No hay mucho qué hacer afuera con este frío. Hace mucho viento y llevo un par de días resfriado. Me dan muchas ganas de dormir o quedarme mirando el techo de madera en mi habitación.
Cuando lo he hecho, muevo de pronto las cortinas con cierta esperanza de que el sol haya salido por completo. Pero nada: encuentro niebla tomando las casas del cerro, las copas de los árboles meciéndose con el viento frío a la orilla del barranco y ninguna señal del sol.
Hace unos días fui por mi hijo a casa de su madre. Era de noche. Había un tráfico que me llevaba lento por la larga avenida. Ahí puedes saber qué época del año es al escuchar los pájaros en los árboles. Pericas y azacuanes son las bandadas más prolíficas en abril y noviembre. Por el momento no se deja ver ninguna por ahí.
La fila de vehículos iba lenta y había que tener paciencia. Ráfagas de motoristas que nos rebasaban en los pequeños espacios que dejaban los autos, era lo que me ponía tenso. Pasan muy cerca y muy rápido. Todos los días puedes ver uno atropellado. Parece que siempre llevaran prisa.

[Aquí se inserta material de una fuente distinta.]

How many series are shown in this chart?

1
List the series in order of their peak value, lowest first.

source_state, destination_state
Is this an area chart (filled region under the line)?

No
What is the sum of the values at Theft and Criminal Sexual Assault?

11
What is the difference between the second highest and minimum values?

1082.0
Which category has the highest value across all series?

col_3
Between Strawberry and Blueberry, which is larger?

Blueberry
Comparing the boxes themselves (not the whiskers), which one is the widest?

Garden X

Nosotros también llevábamos pero no había forma de pasar más rápido. Una hora después de salir de casa, llegué a la del niño. Me estaba esperando, así que subió pronto al auto. También iba resfriado. Nos falta vitamina C. Así que el plan era tomar muchas limonadas el fin de semana. Iniciamos el camino de vuelta, esta vez con más suerte: pocos eran los autos que iban en nuestro carril y muchísimos los que se dirigían en la vía contraria.
No tenés nada acá para sonarme la nariz, me dijo, con cierto tono de regaño. Le anuncié que me detendría en una farmacia. La primera que encontré fue en la Avenida Bolívar, justo después del Trébol. Es un sitio peligroso, pero no era tan tarde y el parqueo estaba frente al mostrador. Nos bajamos y compramos docenas de pañuelos desechables. Estaba yo muy alerta por el lugar, así que traté de hacer la operación lo más rápido que pude.
Volvimos al auto y emprendimos la marcha. Tenía que tomar un par de calles alternas para volver a la avenida. Subí los vidrios. Al doblar en la primera esquina, me topé con una muchedumbre que estaba saliendo de un prostíbulo.
Entre la gente iban varias chicas disfrazadas de ayudantes de Santa, en trajes de dos prendas y tacones muy altos. Había muchos hombres también, mirándolas a ellas y rodeando quién sabe qué.
Tomaron la calle y miraban hacia el cielo. La luz de neón rosa les iluminaba la cara y también a mi auto. No podía pasar por la calle tomada. No teníamos idea de qué pasaba tampoco. Hasta que poco a poco fueron despejando el paso a modo que pudiera pasar. Entonces, se reveló el misterio: encendieron la mecha de un mortero y comenzó la pirotecnia.
Los hombres estallaron en risas y aplausos mientras las chicas sonreían con ellos. Llevaban puestos gorritos rojos con una borla blanca en la punta. Salí a la avenida y mi hijo se colocó para mirar por el vidrio de atrás. Yo miraba sus dos manos aferrándose al asiento mientras lo escuchaba decir con felicidad lo mucho que le gustaba aquello.
Frente a mí tenía de nuevo la Avenida Bolívar. Los rótulos de Pollo Campero, Jesús Salva y McDonald’s se fundían como si fueran del mismo negocio. El cielo se iluminaba en colores, gracias a la celebración del bar. La gente miraba desde las banquetas, hasta que de pronto estalló la última y mi hijo volvió a decir “qué bonito”.
Se sentó de nuevo mirando hacia el frente. Puse algo en la radio. No dejaba de pensar en que mientras ese espectáculo inocente pasaba, dentro, las ayudantes de Santa, que eran casi unas niñas, estaban ahora en habitaciones sucias, dejando el gorro a un lado, para atender a los clientes del prostíbulo.
Y las sonrisas que tenían afuera mirando las luces multicolor ya no serían las mismas. Quizá ellas sean las que ahora ardan, estallando en una noche fría, sin que nadie sea capaz de alcanzar a ver la maravilla de su espectáculo que dura tan solo un segundo, y luego se vuelve a fundir en una noche muy oscura de la que nadie sabe si podrán salir.